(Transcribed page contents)
┄┄┄┄┄┄┄┄┄┄
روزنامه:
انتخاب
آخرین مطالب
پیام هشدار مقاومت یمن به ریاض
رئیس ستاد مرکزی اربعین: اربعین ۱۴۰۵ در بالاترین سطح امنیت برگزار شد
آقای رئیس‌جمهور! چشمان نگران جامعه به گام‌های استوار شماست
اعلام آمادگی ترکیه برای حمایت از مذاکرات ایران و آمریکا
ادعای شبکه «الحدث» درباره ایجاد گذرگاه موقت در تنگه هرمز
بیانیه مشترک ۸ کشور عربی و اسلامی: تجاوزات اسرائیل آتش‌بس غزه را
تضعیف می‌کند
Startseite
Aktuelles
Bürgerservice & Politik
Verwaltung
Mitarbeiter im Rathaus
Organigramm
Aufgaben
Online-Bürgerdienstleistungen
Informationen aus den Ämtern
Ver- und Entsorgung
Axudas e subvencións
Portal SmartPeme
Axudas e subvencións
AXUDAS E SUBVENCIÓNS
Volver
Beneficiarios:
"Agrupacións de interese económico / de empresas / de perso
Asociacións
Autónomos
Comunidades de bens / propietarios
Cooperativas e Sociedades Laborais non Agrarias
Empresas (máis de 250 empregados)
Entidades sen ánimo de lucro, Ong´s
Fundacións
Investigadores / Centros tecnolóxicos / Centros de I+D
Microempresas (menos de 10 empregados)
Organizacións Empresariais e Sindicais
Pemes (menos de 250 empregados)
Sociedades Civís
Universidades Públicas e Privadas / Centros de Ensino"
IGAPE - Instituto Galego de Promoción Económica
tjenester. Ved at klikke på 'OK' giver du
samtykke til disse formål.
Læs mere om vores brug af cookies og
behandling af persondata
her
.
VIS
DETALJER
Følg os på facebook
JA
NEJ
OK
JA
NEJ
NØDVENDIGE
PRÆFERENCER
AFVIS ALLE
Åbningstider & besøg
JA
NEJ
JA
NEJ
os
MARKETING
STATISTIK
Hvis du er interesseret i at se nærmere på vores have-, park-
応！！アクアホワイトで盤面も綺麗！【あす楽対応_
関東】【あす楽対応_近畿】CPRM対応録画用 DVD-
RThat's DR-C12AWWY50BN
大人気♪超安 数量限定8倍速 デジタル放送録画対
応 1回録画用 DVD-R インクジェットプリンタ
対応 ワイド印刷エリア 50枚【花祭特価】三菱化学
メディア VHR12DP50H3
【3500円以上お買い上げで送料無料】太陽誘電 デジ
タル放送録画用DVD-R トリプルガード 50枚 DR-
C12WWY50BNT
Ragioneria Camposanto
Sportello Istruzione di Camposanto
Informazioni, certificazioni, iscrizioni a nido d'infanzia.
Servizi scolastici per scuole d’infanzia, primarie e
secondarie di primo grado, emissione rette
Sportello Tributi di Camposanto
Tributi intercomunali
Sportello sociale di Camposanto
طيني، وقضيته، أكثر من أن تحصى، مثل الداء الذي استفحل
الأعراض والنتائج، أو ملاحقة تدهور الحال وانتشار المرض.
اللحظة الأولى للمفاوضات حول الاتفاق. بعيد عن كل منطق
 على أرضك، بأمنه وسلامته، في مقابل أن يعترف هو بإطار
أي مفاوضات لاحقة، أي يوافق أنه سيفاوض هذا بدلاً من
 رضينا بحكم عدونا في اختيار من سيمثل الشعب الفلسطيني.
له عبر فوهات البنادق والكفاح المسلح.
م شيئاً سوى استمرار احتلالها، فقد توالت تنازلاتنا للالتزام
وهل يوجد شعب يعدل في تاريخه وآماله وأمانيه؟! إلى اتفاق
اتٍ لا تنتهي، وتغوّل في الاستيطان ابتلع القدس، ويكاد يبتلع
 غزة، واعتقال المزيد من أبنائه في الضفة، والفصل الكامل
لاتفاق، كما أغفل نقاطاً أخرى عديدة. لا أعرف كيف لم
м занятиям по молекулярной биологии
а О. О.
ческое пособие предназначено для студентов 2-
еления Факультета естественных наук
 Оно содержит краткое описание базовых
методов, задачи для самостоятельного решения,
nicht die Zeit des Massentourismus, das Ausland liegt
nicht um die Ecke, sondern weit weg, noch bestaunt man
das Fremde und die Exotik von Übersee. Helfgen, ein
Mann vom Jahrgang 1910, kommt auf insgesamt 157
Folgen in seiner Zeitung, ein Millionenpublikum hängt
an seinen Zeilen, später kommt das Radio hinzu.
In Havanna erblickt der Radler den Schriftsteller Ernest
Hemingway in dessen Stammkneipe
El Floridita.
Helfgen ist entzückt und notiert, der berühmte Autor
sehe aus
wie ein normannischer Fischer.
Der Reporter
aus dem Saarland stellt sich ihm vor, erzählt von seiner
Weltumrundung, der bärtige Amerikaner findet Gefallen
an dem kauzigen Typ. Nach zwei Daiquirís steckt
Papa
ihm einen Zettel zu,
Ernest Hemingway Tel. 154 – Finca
┄┄┄┄┄┄┄┄┄┄
__PROMPT__. Every entry should be retyped exactly as it appears.

__RESPONSE TO THE TASK__.
روزنامه:
انتخاب
آخرین مطالب
پیام هشدار مقاومت یمن به ریاض
رئیس ستاد مرکزی اربعین: اربعین ۱۴۰۵ در بالاترین سطح امنیت برگزار شد
آقای رئیس‌جمهور! چشمان نگران جامعه به گام‌های استوار شماست
اعلام آمادگی ترکیه برای حمایت از مذاکرات ایران و آمریکا
ادعای شبکه «الحدث» درباره ایجاد گذرگاه موقت در تنگه هرمز
بیانیه مشترک ۸ کشور عربی و اسلامی: تجاوزات اسرائیل آتش‌بس غزه را
تضعیف می‌کند
Startseite
Aktuelles
Bürgerservice & Politik
Verwaltung
Mitarbeiter im Rathaus
Organigramm
Aufgaben
Online-Bürgerdienstleistungen
Informationen aus den Ämtern
Ver- und Entsorgung
Axudas e subvencións
Portal SmartPeme
Axudas e subvencións
AXUDAS E SUBVENCIÓNS
Volver
Beneficiarios:
"Agrupacións de interese económico / de empresas / de perso
Asociacións
Autónomos
Comunidades de bens / propietarios
Cooperativas e Sociedades Laborais non Agrarias
Empresas (máis de 250 empregados)
Entidades sen ánimo de lucro, Ong´s
Fundacións
Investigadores / Centros tecnolóxicos / Centros de I+D
Microempresas (menos de 10 empregados)
Organizacións Empresariais e Sindicais
Pemes (menos de 250 empregados)
Sociedades Civís
Universidades Públicas e Privadas / Centros de Ensino"
IGAPE - Instituto Galego de Promoción Económica
tjenester. Ved at klikke på 'OK' giver du
samtykke til disse formål.
Læs mere om vores brug af cookies og
behandling af persondata
her
.
VIS
DETALJER
Følg os på facebook
JA
NEJ
OK
JA
NEJ
NØDVENDIGE
PRÆFERENCER
AFVIS ALLE
Åbningstider & besøg
JA
NEJ
JA
NEJ
os
MARKETING
STATISTIK
Hvis du er interesseret i at se nærmere på vores have-, park-
応！！アクアホワイトで盤面も綺麗！【あす楽対応_
関東】【あす楽対応_近畿】CPRM対応録画用 DVD-
RThat's DR-C12AWWY50BN
大人気♪超安 数量限定8倍速 デジタル放送録画対
応 1回録画用 DVD-R インクジェットプリンタ
対応 ワイド印刷エリア 50枚【花祭特価】三菱化学
メディア VHR12DP50H3
【3500円以上お買い上げで送料無料】太陽誘電 デジ
タル放送録画用DVD-R トリプルガード 50枚 DR-
C12WWY50BNT
Ragioneria Camposanto
Sportello Istruzione di Camposanto
Informazioni, certificazioni, iscrizioni a nido d'infanzia.
Servizi scolastici per scuole d’infanzia, primarie e
secondarie di primo grado, emissione rette
Sportello Tributi di Camposanto
Tributi intercomunali
Sportello sociale di Camposanto
طيني، وقضيته، أكثر من أن تحصى، مثل الداء الذي استفحل
الأعراض والنتائج، أو ملاحقة تدهور الحال وانتشار المرض.
اللحظة الأولى للمفاوضات حول الاتفاق. بعيد عن كل منطق
 على أرضك، بأمنه وسلامته، في مقابل أن يعترف هو بإطار
أي مفاوضات لاحقة، أي يوافق أنه سيفاوض هذا بدلاً من
 رضينا بحكم عدونا في اختيار من سيمثل الشعب الفلسطيني.
له عبر فوهات البنادق والكفاح المسلح.
م شيئاً سوى استمرار احتلالها، فقد توالت تنازلاتنا للالتزام
وهل يوجد شعب يعدل في تاريخه وآماله وأمانيه؟! إلى اتفاق
اتٍ لا تنتهي، وتغوّل في الاستيطان ابتلع القدس، ويكاد يبتلع
 غزة، واعتقال المزيد من أبنائه في الضفة، والفصل الكامل
لاتفاق، كما أغفل نقاطاً أخرى عديدة. لا أعرف كيف لم
м занятиям по молекулярной биологии
а О. О.
ческое пособие предназначено для студентов 2-
еления Факультета естественных наук
 Оно содержит краткое описание базовых
методов, задачи для самостоятельного решения,
nicht die Zeit des Massentourismus, das Ausland liegt
nicht um die Ecke, sondern weit weg, noch bestaunt man
das Fremde und die Exotik von Übersee. Helfgen, ein
Mann vom Jahrgang 1910, kommt auf insgesamt 157
Folgen in seiner Zeitung, ein Millionenpublikum hängt
an seinen Zeilen, später kommt das Radio hinzu.
In Havanna erblickt der Radler den Schriftsteller Ernest
Hemingway in dessen Stammkneipe
El Floridita.
Helfgen ist entzückt und notiert, der berühmte Autor
sehe aus
wie ein normannischer Fischer.
Der Reporter
aus dem Saarland stellt sich ihm vor, erzählt von seiner
Weltumrundung, der bärtige Amerikaner findet Gefallen
an dem kauzigen Typ. Nach zwei Daiquirís steckt
Papa
ihm einen Zettel zu,
Ernest Hemingway Tel. 154 – Finca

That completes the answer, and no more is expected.